How to make it import more than one existing SensorError information in the CSV file to a single SiraReport?


Solution

  • Well, due to the questions made here in this topic, I could observe that my error was initially, in how the data were being sent, because if for 1 Report I have several SensorError information, then I would have to duplicate the data lines of the Report and include information other than SensorError to look like this:

    final_state,datetime_begin,datetime_end,cutting_time,total_time,sensor_name,error_code,error_detail TESTESENSOR,2022-09-30T18:15:00Z,2022-09-30T18:35:00Z,30min,40min, "sensor operador","operando","falha parcial" TESTESENSOR,2022-09-30T18:15:00Z,2022-09-30T18:35:00Z,30min,40min, "sensor navalha","erro mundial","falha total"

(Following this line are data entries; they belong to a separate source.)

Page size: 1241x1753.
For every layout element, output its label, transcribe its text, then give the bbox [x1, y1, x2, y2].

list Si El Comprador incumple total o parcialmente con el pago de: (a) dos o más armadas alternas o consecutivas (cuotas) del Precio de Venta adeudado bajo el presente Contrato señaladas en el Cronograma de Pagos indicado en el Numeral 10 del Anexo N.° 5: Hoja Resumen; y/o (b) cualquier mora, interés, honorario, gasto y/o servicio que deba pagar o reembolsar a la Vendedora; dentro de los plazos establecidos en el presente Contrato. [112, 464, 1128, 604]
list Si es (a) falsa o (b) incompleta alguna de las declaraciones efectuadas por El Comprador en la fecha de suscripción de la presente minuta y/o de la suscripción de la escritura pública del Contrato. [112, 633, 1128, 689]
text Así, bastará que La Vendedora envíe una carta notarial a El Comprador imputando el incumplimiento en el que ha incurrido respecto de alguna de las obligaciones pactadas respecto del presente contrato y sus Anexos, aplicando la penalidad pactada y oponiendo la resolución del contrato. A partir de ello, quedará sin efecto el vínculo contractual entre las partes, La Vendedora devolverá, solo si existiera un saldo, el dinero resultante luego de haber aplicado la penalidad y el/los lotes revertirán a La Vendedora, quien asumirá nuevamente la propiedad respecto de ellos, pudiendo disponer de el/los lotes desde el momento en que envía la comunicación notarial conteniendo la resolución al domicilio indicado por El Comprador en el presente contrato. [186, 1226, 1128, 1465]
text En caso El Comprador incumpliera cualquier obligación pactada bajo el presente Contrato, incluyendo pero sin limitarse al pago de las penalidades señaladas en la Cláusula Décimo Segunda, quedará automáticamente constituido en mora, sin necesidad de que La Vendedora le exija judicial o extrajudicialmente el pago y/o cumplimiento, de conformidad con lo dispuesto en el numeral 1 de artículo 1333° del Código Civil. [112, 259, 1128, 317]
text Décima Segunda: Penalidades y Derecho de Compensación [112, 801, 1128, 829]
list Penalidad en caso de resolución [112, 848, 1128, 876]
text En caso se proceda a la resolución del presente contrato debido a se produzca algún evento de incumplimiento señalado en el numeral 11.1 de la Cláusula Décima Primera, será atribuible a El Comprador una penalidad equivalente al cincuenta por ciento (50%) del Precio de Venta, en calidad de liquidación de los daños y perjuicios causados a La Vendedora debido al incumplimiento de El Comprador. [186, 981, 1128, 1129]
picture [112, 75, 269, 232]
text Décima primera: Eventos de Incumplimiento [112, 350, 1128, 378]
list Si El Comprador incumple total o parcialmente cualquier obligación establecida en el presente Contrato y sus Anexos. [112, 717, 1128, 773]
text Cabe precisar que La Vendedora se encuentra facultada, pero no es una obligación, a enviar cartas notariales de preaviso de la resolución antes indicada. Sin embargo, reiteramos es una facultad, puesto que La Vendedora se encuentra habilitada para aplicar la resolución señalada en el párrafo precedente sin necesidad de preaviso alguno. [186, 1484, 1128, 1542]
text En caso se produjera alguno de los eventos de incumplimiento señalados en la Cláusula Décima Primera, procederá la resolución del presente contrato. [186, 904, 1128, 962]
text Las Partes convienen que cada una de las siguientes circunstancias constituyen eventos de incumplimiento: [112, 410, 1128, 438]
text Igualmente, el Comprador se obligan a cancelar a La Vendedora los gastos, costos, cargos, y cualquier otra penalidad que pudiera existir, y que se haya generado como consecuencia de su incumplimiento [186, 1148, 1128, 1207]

    From there, I had to review my code due to questions from @g00se and @Tom Elias, arriving at this code that works:

    public static List<Report> csvToReports(InputStream is, ReportRepository reportRepository, SensorErrorRepository sensorErrorRepository) {
        try (
            BufferedReader fileReader = new BufferedReader(new InputStreamReader(is, Charset.defaultCharset()));
            CSVParser csvParser = new CSVParser(fileReader, CSVFormat.DEFAULT.withFirstRecordAsHeader().withIgnoreHeaderCase().withTrim());
        ) {
            Map<String, Report> reportMap = new HashMap<>();
            List<Report> reports = new ArrayList<>();
    
            Iterable<CSVRecord> csvRecords = csvParser.getRecords();
    
            for (CSVRecord csvRecord : csvRecords) {
                String datetimeBegin = csvRecord.get("datetime_begin");
                String datetimeEnd = csvRecord.get("datetime_end");
                String reportKey = datetimeBegin + datetimeEnd; // Create a new key using final_state and datetime_begin
    
                Report report = reportMap.get(reportKey);
    
                if (report == null) {
                    report = new Report(
                        csvRecord.get("final_state"),
                        Instant.parse(datetimeBegin),
                        Instant.parse(datetimeEnd),
                        csvRecord.get("cutting_time"),
                        csvRecord.get("total_time"),
                    );
                }
    
                // Check if sensor_name, error_code and error_detail fields have values
                if (!csvRecord.get("sensor_name").isEmpty() || !csvRecord.get("error_code").isEmpty() || !csvRecord.get("error_detail").isEmpty()) {
                    // Create a new SensorError object using the data from the CSVRecord
                    SensorError sensorError = new SensorError(
                        csvRecord.get("sensor_name"),
                        csvRecord.get("error_code"),
                        csvRecord.get("error_detail")
                    );
    
                    // Add the SensorError object to the Report
                    report.addSensorError(sensorError);
    
                    // Save the SensorError object to the database using the SensorErrorRepository
                    sensorErrorRepository.save(sensorError);
                }
    
                // Save the Report object to the database using the ReportRepository
                reportRepository.save(report);
    
                // Add the Report object to the Map and List
                reportMap.put(reportKey, report);
                reports.add(report);
            }
    
            // Return the List of Reports
            return reports;
        } catch (IOException e) {
            throw new RuntimeException("Failed to parse CSV file: " + e.getMessage());
        }
    }
    

    I had to create a method that performs an identification if the lines sent in the CSV refer to the same Report and add the SensorError information to the same Report object.

    So now the code creates a new identifier using the datetime_begin and datetime_end field combination to check if there is an existing Report with the datetime_begin and datetime_end field combination. If there is no existing Report, it creates a new Report.

    In summary, it will check the duplicated lines with Report information, if it is the same Report object and then it will register the different SensorError information for that Report object.

    I am aware that a better check would be by ID, but this is generated sequentially by the application.